\
Version 0.2.0 of filesystem-spec
(fsspec
for the remainder of this article) has been released, and everyone is invited to try it and make their thoughts known!
On github: https://github.com/martindurant/filesystem_spec
Documentation: https://filesystem-spec.readthedocs.io/
Installation
conda install -c conda-forge fsspec # or pip install fsspec
I have been previously involved with building interfaces to storage systems, which have become popular and widely used:
and a general mechanism for accessing files on these systems within Dask. For the purposes of Dask, it was critical to be able to resolve glob patterns on a given file-system, pass arguments (such as credentials) through to that system, and be able to read arbitrary sections of some file without downloading or reading the whole file. This is how functions such as dd.read_csv
are distributed to the nodes of a Dask cluster, and each worker reads different parts of the data files from network or remote storage.
fsspec
defines an abstract file-system for other filesystem interfaces to be based on, with an interface similar to the builtin os
module. It is meant to unify the above interfaces and codify all of the extra functionality - not to mention cutting out a lot of duplication between the projects. This means a unified API for accessing any file storage-like system (archive, cluster, remote), do normal file operations (copy, delete, list) and obtain file-like instances to pass to other libraries. It also makes it much easier to add higher-level functionality to all the implementations, such as transparent compressed and text-mode files, a key-value mapping, file search and transactional writing, all in one place.

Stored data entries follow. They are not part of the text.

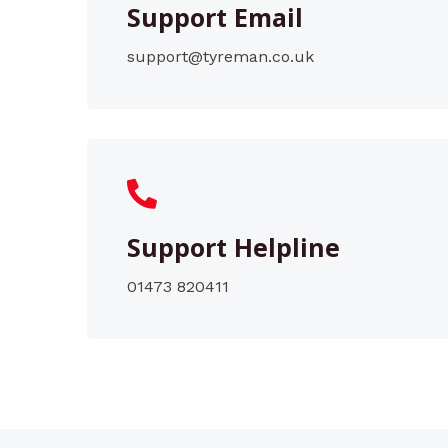
Support Email
support@tyreman.co.uk
Support Helpline
01473 820411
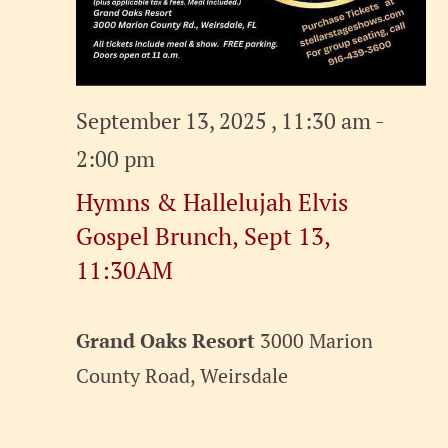
September 13, 2025 , 11:30 am
-
2:00 pm
Hymns & Hallelujah Elvis
Gospel Brunch, Sept 13,
11:30AM
Grand Oaks Resort
3000 Marion
County Road, Weirsdale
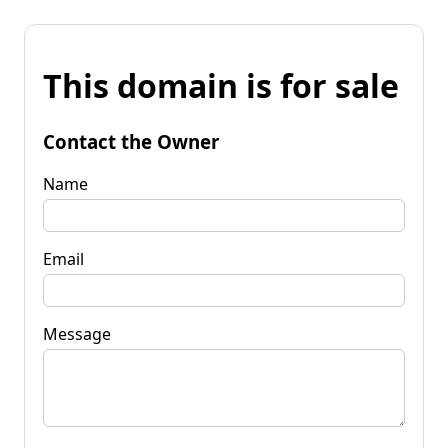
This domain is for sale
Contact the Owner
Name
Email
Message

Whilst s3fs and gcsfs remain separate projects for now, both have integration PRs to show how they would be adapted to fsspec, without changing the user experience. These PRs mostly remove duplicated code. The following implementations are included in the repo, and we can use them for a demonstration:
Every file-system has the same API.
The completeness of each implementation varies: HTTP and zip-files are read-only, for example, and not all HTTP servers respect HEAD and byte-range requests.

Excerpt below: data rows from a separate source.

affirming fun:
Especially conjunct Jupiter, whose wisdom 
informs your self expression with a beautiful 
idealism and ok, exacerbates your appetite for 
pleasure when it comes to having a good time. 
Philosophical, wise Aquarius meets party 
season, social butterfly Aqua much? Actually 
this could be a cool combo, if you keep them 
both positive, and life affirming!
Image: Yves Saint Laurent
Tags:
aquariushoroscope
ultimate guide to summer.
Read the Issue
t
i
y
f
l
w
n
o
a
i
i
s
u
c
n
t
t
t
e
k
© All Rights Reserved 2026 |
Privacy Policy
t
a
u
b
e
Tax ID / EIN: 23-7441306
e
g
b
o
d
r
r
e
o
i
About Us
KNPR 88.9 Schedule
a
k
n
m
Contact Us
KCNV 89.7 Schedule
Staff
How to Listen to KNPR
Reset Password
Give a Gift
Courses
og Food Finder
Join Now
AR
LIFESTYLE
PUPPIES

An example use of the interface may be as follows. Start an FTP server in one process (this would normally be running elsewhere):
python -m pyftpdlib -d /Users/tmp/data -u user -P pass -w
and in python
>>> import fsspec >>> fs = fsspec.filesystem('ftp', host='localhost', port=2121, username='user', password='pass') >>> fs.ls('/') ['/text', '/text2', '/comp.zip'] >>> fs.cat('/text') Hello fsspec >>> fs.info('/text') {'modify': '20190223200610', 'perm': 'radfwMT', 'size': 14, 'type': 'file', 'unique': '1000004g202c662ff', 'name': '/text'} >>> fs.cat('/text') b'Hello fsspec\n' >>> with fs.open('/text2', 'wt') as f: ... f.write('Fóreign téxtá') >>> with fs.open('/text2', 'rt') as f: ... f.seek(7) ... print(f.read()) téxtá
or even chain file-systems:
>>> fs = fsspec.filesystem('sftp', host='localhost') # now via SSH >>> f = fs.open('/Users/mdurant/data/comp.zip', 'rb') # contains previous file "text" >>> fs2 = fsspec.filesystem('zip', fo=f) >>> fs2.cat('text') b'Hello fsspec\n\n'
Finally, making use of the more general functionality - this is typically where external libraries would start:
>>> files = fsspec.open_files('ftp:///text*', host='localhost', port=2121, username='user', password='pass', mode='rt') >>> files [<OpenFile '/text'>, <OpenFile '/text2'>] >>> with files[0] as f: ... print(f.readline()) Hello fsspec
where each OpenFile
is a serializable instance which points to a text-mode file-like object which could be passed to any python function that expects a file. Being serializable means that the instance can be safely passed between processes and even machines (so long as they can access the same underlying resource) - actual access only happens in the with
context blocks.
There is no compression in this case, but there could have been.
Now that fsspec
is here, it is conceivable that Dask could be changed to depend upon it, and so we are able to move all the file and bytes-handling stuff out of there, and so make this more widely available to people and other libraries. That is my hope. Similarly, it would make a lot of sense to eventually have s3fs and gcsfs and indeed azure-datalake depend on fsspec, and to avoid all the redundant code in the various projects.
It is also much easier now to add new implementations such as azure-blob-storage and a whole host of other storage media.
We need tests! We need more implementations! Perhaps more importantly, we need a conversation about the right way approach the trickier issues, such as file listing caching, read-ahead, and what to do on systems that don't have real hierarchical directories (e.g., s3).
All fsspec
-compliant classes also subclass from Arrow's file-system, if installed, so any Arrow function that expects one of its own file-systems will happily work with any of the implementations.